All About Revise and Resubmits (R&Rs)

I’ve noticed a few authors on Twitter wondering if agents actually have any interest in a submission if they send an R&R. The short answer to that? YES. Now lets get into the long answer and all the information about R&Rs. I’ve been known to give a few out, but they are usually rare. I’m going to explain why I personally give an R&R, what it means for the author, and what it means for the agent, including why some agents don’t bother with them.

Why do I give an R&R? Usually because I love a concept, can see what the book could potentially be, but feel in it’s current form it still needs too much work. If the writing is good on a technical level and the story itself needs some work, I’ll consider an R&R, but only if I’m in love with the concept. The R&R lets me test the author’s ability to revise. If they just haven’t gotten the right feedback yet, getting some guidance might be all they need. But if they can’t quite make the revisions work, I know the project isn’t for me. Taking on a project that needs a lot of work can be a bit too much of a risk, especially if its a debut author and I have no idea about their ability to edit and revise. The R&R gets rid of that risk.

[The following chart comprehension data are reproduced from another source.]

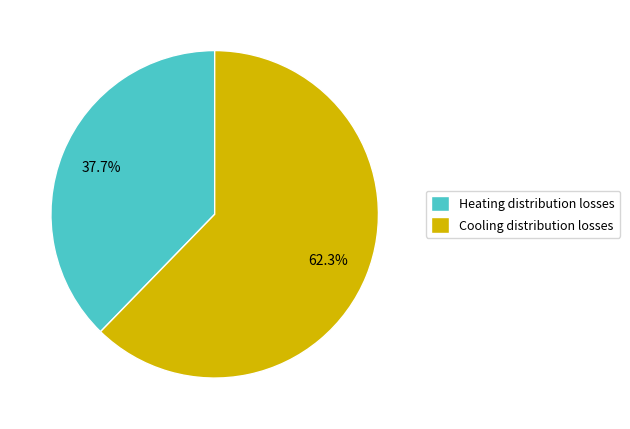

What is the largest slice in the pie chart?

Cooling distribution losses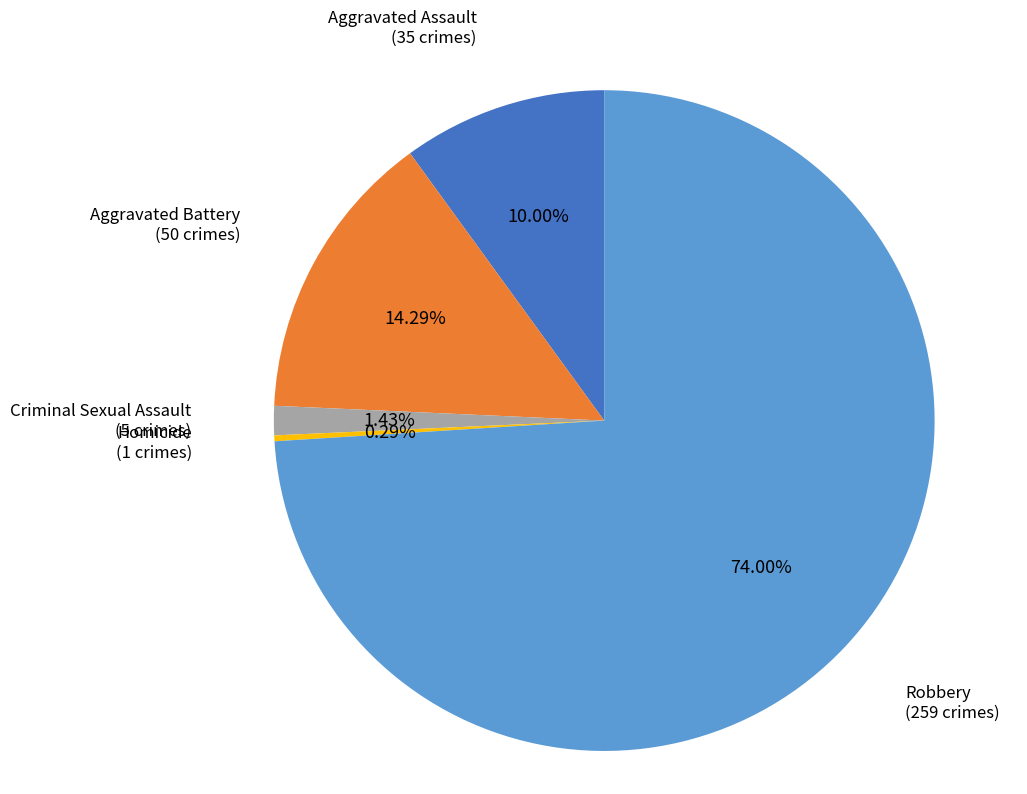

True or false: Aggravated Battery accounts for 14% of the total.

True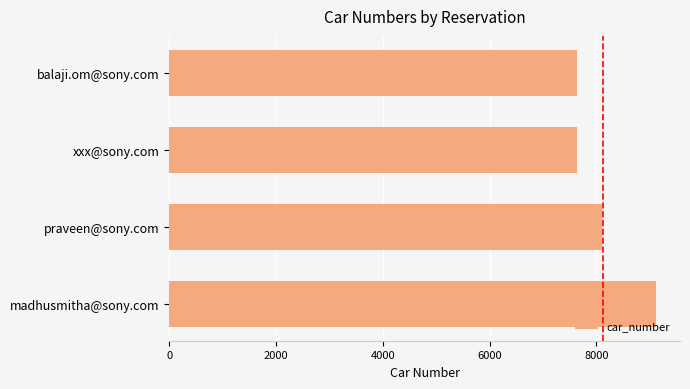

Count the number of categories in the chart.

4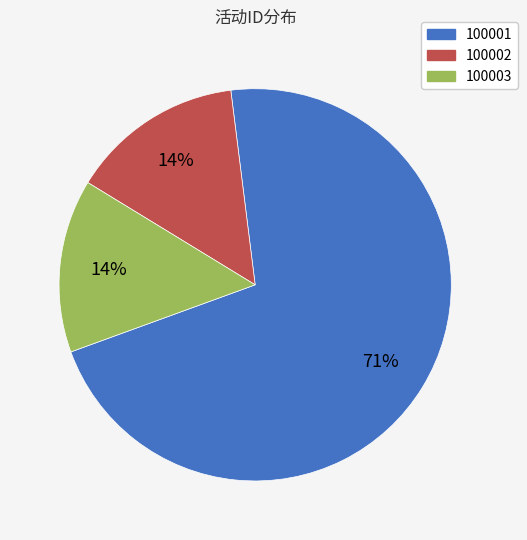

Combined, do 100003 and 100002 account for over 50%?

No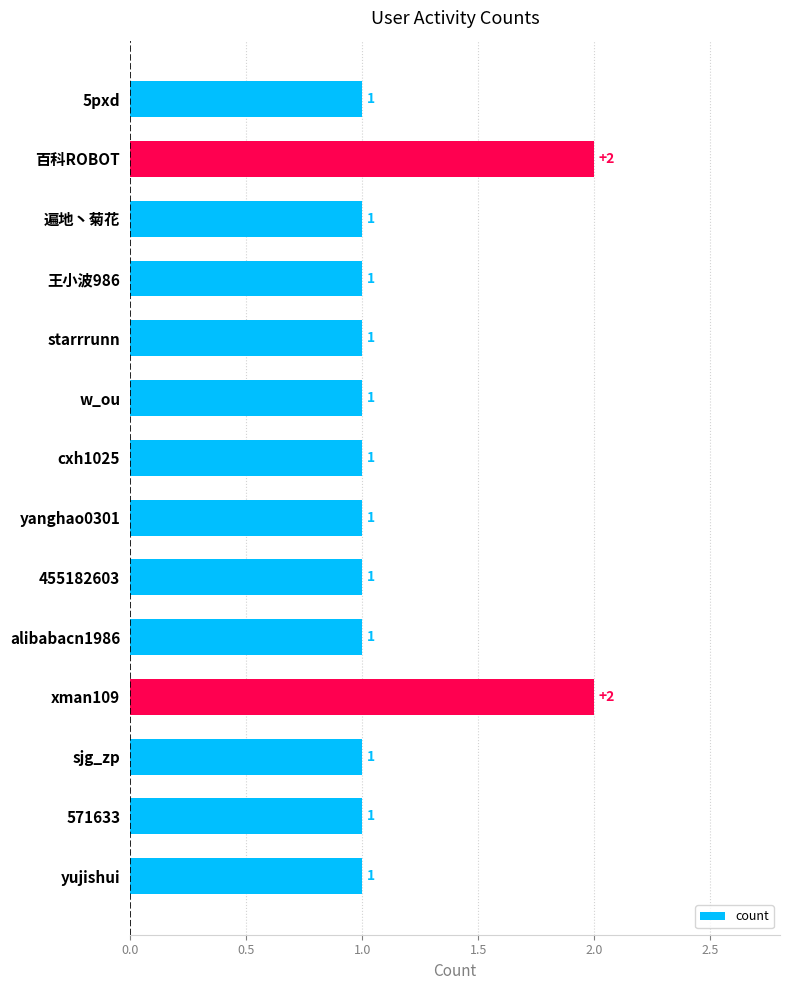

What is the average value?

1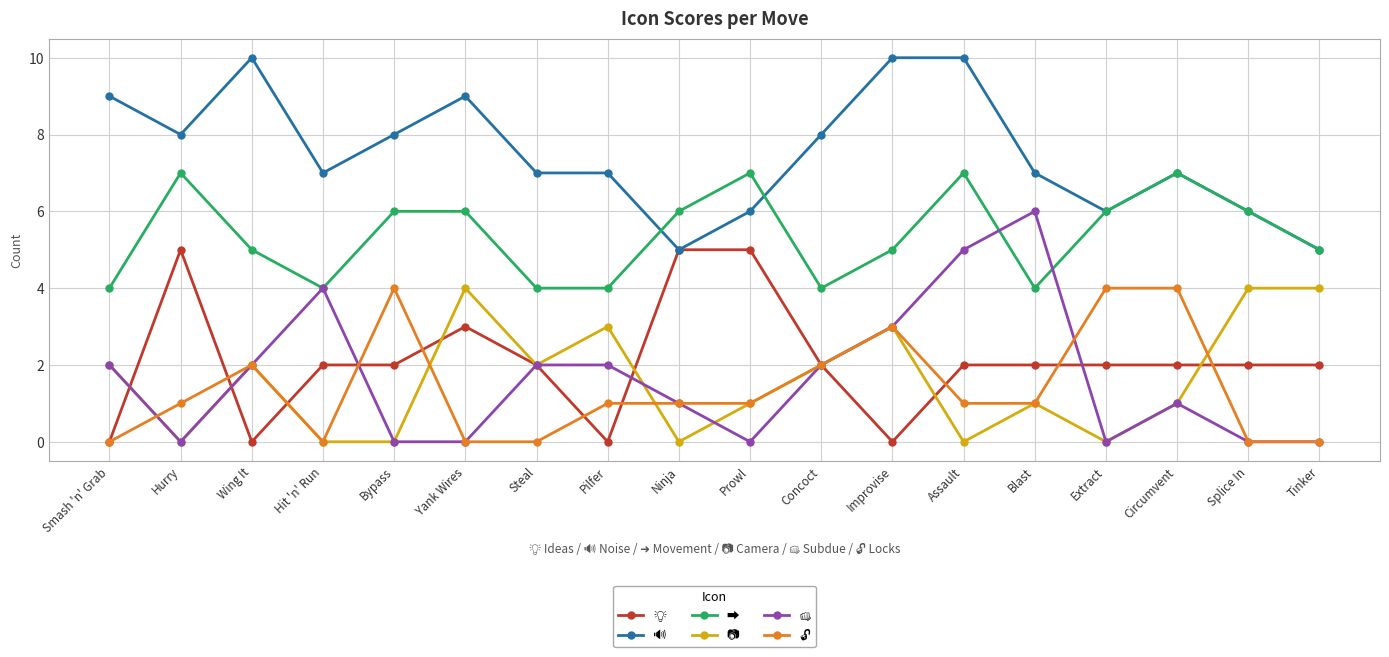

Where is the first local maximum for ➡?

Hurry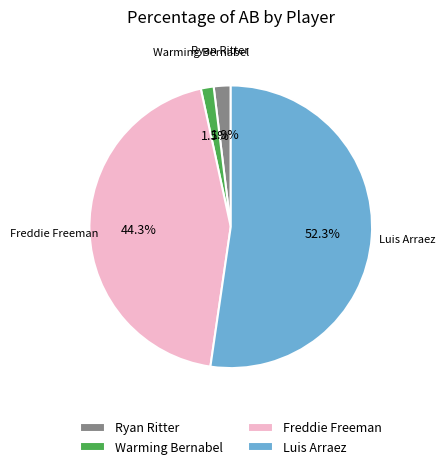

Count the number of slices in the pie.

4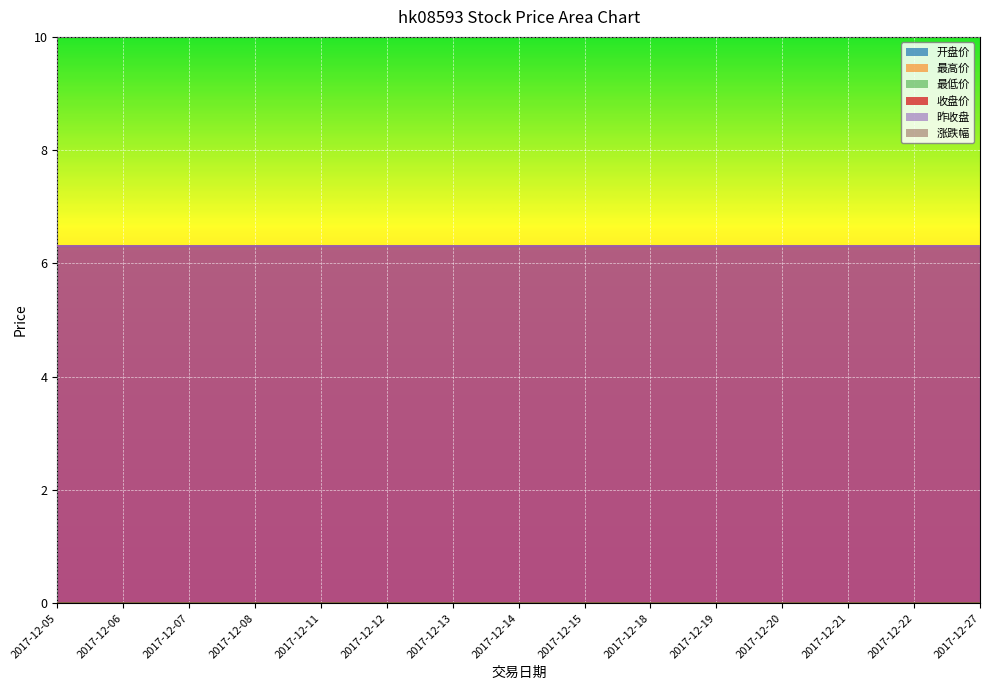

Between 2017-12-06 and 2017-12-27, which is larger?

2017-12-06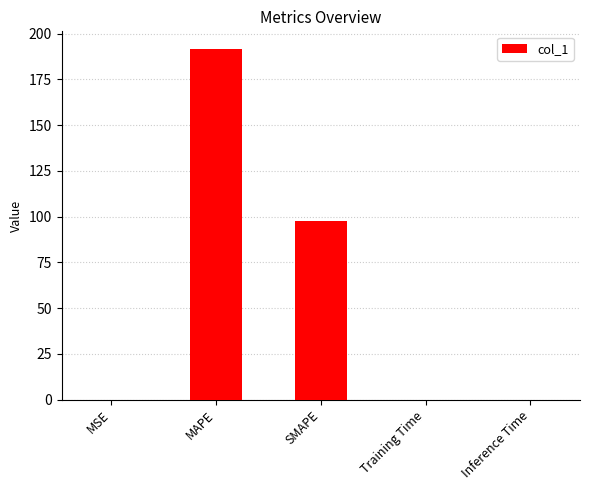

What is the sum of all values?

289.6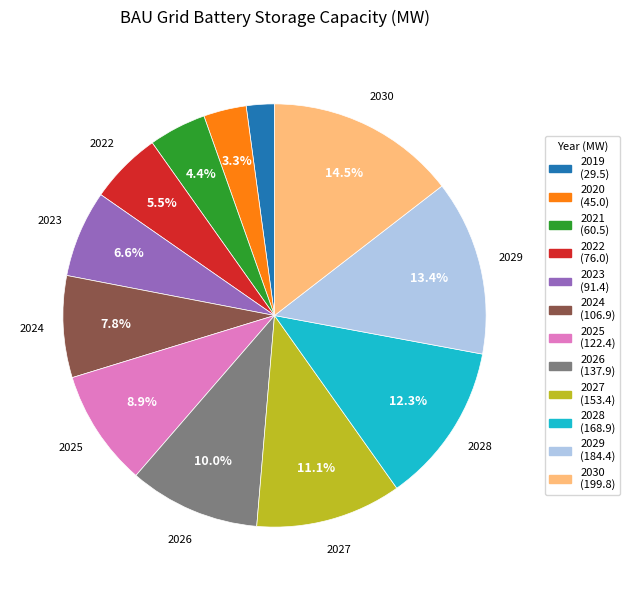

What is the total percentage of 2020 and 2025?

12.2%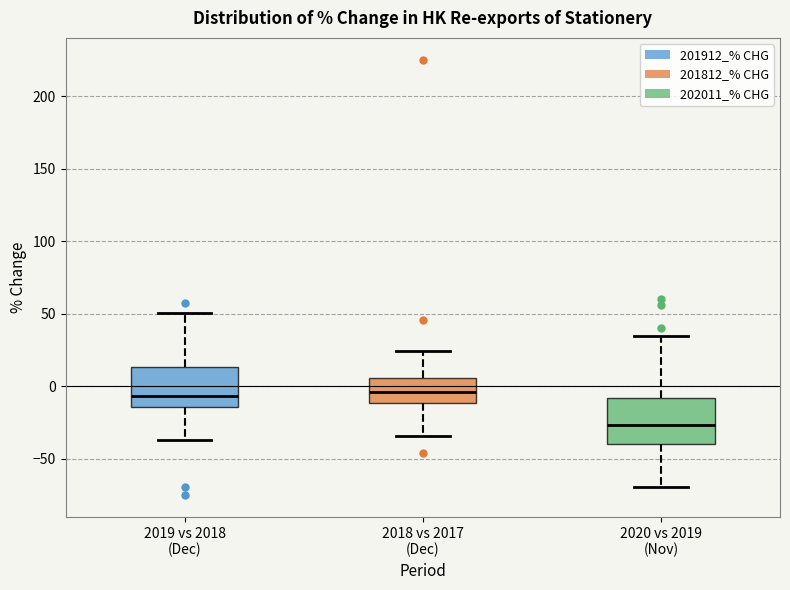

Reading left to right, transcribe this box plot: for each box, give where its median line is, the range the box spans, and where its two whiskers end, as read against the y-axis. The values are not printed on the chart, so give them approximately, as read against the axis.

2019 vs 2018 (Dec): median -5, box -15 to 15, whiskers -35 to 50
2018 vs 2017 (Dec): median -5, box -10 to 5, whiskers -35 to 25
2020 vs 2019 (Nov): median -25, box -40 to -10, whiskers -70 to 35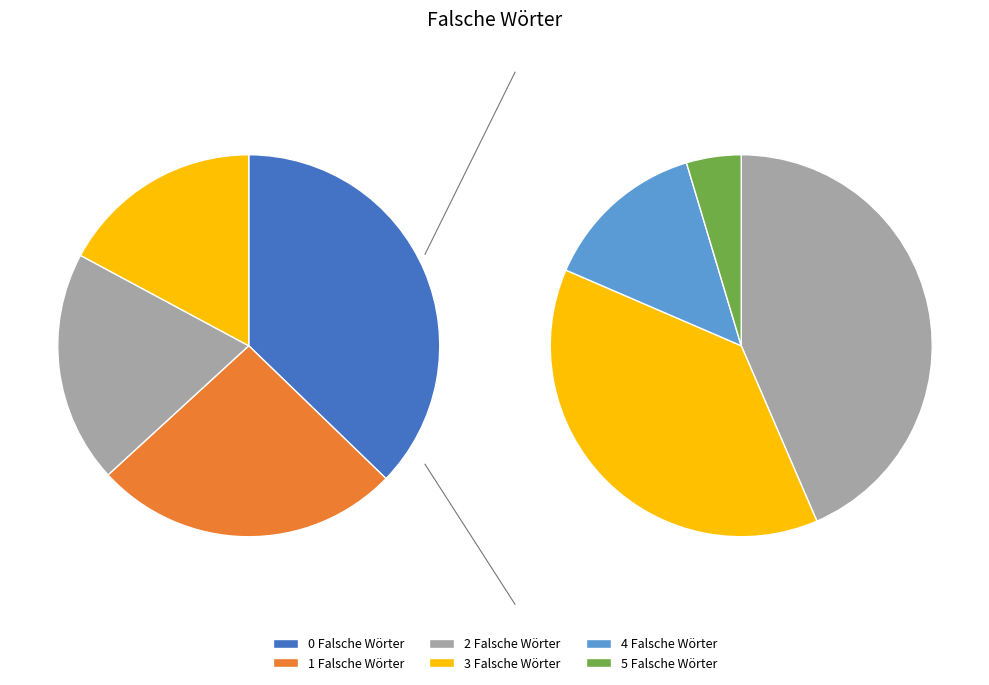

How many slices are in this pie chart?

6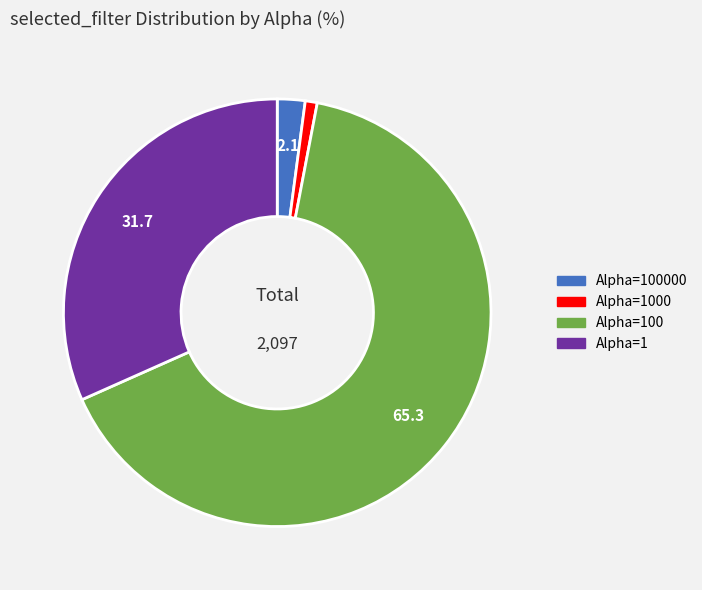

True or false: Alpha=100 accounts for 56% of the total.

False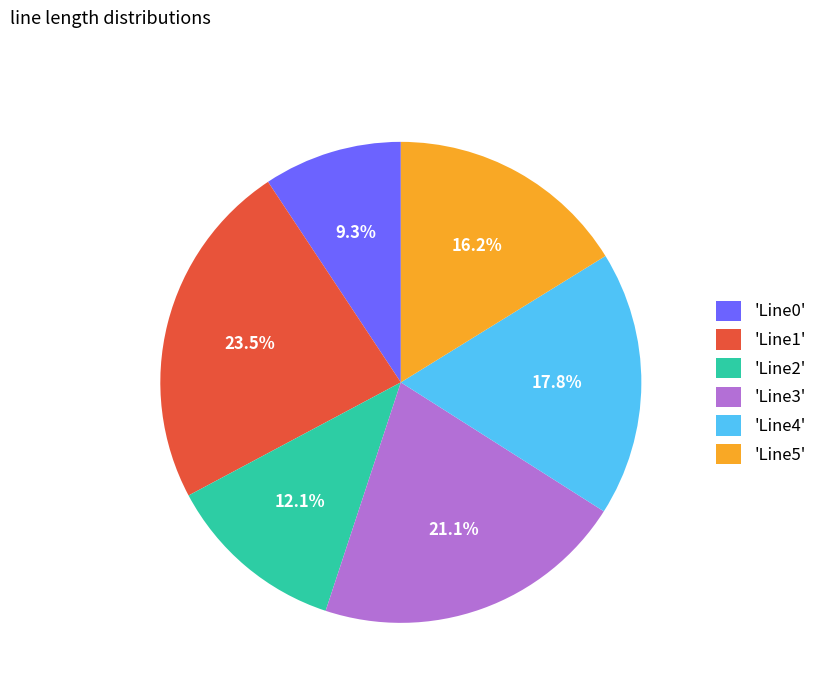

How many segments does this pie chart have?

6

If you get an R&R it means the agent is interested in seeing the project again with the revisions made. Writing up editing notes takes precious time. By giving you those notes we run the risk of never seeing the project again or worse, having the changes made and then having another agent also like the changes. This is exactly why some agents don’t bother with R&Rs. It can be frustrating to give out notes only to have another agent also like the changes and for the author to sign with them instead. Without our changes that agent may never have been interested in the first place and it blows for us to have used our time to lay the groundwork for another agent to profit off our work instead. Agents with full client lists don’t need to take that risk or simply may not have the time to give detailed feedback to a non-client. Remember, getting an R&R is also a peek into how the agent gives feedback and revision notes, something to keep in mind if you want to sign with them.

Are authors obligated to follow through with R&Rs? No. If an agent sends you notes you don’t agree with and you know you don’t share a similar vision, then don’t do the revisions. You need to be able to see eye-to-eye on your project. Imagine what it would be like to work with someone who has a different vision for your books and career than you. Plus if you don’t have the same vision, how good will your edits really be if you aren’t motivated and can’t fully see where the agent is coming from?

If you want to complete the revisions then go for it. One mistake authors make is rushing to get the revisions turned in so much so that they aren’t showing their best work. Don’t do that. You are only hurting yourself. Publishing is slow. Agents are used to the slowness of the industry. We’d rather you take your time and turn in a stellar revision than rush a subpar revision. Honestly I like having at least a month between the original and the R&R being turned in to give myself time to come back with fresh eyes when I get the revision. If I just sent notes, I may want to focus on client projects or other fulls rather than dive right into a second read through.

My suggestion if you get an R&R is to take a day or two to sit and think on it before making a decision to write the agent off or complete the revision. Some questions to ask yourself include: Are you willing to do more revisions in general? Do you like the revisions being suggested or do you feel they would hurt the vision you want for your book? Will the revisions improve your book? What do your beta readers think about the suggestions?